• **Work instructions**
Copy out the "Journey of Faith" text below in full, word for word.

Journey of Faith
4th Sunday of Easter – YEAR A – 2017 Sunday before move into the Parish Centre for work on the roof of St Mary’s
Today, Sunday 7th May, 4th Sunday of Easter, is something of a landmark for the Parish of Howth. We will having our last services here in St Mary’s as we prepare to move into the Hall in the Parish Centre for nearly five months.
It is also a day on which we celebrate the baptism of Zoe Groarke. I want to take up the theme of journey. Baptism marks the beginning of a lifelong journey of faith, a journey with God, a journey into God.
Of course journey is one of the great themes of the Bible. The Jewish people celebrate, among many other Festivals, the Festival of Sukkot, the Festival of Tabernacles, which is celebrated in the autumn – this year it will be on October 17th, around the time we will be moving back into the Church. It recalls the time when they wandered in the Wilderness of Sinai.. In fact the whole thing goes on for a week.
For that week the Orthodox Jew will leave his house and live in a temporary shelter, a ‘sukkot’ in the garden. It is here, for the week of the Festival they will eat and sleep, study and entertain their friends.
It is a time of remembering who they are. The very name Hebrew is derived from a word for ‘one who wanders from place to place’. We read in the book of Numbers of their ongoing journey through the desert – They travelled and they encamped – they travelled and they encamped – all in the presence of God who sustained them and lead them. Each year in their temporary homes they remember their vulnerability down through the years as a wandering people as a persecuted people they are moved form place to place.

• **Information shown**
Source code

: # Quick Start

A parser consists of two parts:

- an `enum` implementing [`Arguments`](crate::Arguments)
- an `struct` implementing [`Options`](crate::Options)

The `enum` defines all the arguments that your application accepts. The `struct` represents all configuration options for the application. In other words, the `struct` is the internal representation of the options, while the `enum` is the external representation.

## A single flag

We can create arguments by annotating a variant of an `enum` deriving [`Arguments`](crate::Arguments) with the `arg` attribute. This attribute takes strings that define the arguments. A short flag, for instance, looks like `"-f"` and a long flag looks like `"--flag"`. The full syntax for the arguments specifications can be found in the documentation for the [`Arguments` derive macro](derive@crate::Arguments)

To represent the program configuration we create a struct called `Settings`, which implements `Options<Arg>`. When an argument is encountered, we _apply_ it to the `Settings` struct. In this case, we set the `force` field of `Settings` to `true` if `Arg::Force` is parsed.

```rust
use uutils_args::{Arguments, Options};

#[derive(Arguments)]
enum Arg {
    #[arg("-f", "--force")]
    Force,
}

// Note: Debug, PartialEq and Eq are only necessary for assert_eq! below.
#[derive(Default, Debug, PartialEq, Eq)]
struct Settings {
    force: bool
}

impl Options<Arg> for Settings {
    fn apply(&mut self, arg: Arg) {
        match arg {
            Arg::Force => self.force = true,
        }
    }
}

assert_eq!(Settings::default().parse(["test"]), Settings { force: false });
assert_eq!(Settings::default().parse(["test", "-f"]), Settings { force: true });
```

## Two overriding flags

• **Completed exercise**
Journey of Faith
4th Sunday of Easter – YEAR A – 2017 Sunday before move into the Parish Centre for work on the roof of St Mary’s
Today, Sunday 7th May, 4th Sunday of Easter, is something of a landmark for the Parish of Howth. We will having our last services here in St Mary’s as we prepare to move into the Hall in the Parish Centre for nearly five months.
It is also a day on which we celebrate the baptism of Zoe Groarke. I want to take up the theme of journey. Baptism marks the beginning of a lifelong journey of faith, a journey with God, a journey into God.
Of course journey is one of the great themes of the Bible. The Jewish people celebrate, among many other Festivals, the Festival of Sukkot, the Festival of Tabernacles, which is celebrated in the autumn – this year it will be on October 17th, around the time we will be moving back into the Church. It recalls the time when they wandered in the Wilderness of Sinai.. In fact the whole thing goes on for a week.
For that week the Orthodox Jew will leave his house and live in a temporary shelter, a ‘sukkot’ in the garden. It is here, for the week of the Festival they will eat and sleep, study and entertain their friends.
It is a time of remembering who they are. The very name Hebrew is derived from a word for ‘one who wanders from place to place’. We read in the book of Numbers of their ongoing journey through the desert – They travelled and they encamped – they travelled and they encamped – all in the presence of God who sustained them and lead them. Each year in their temporary homes they remember their vulnerability down through the years as a wandering people as a persecuted people they are moved form place to place.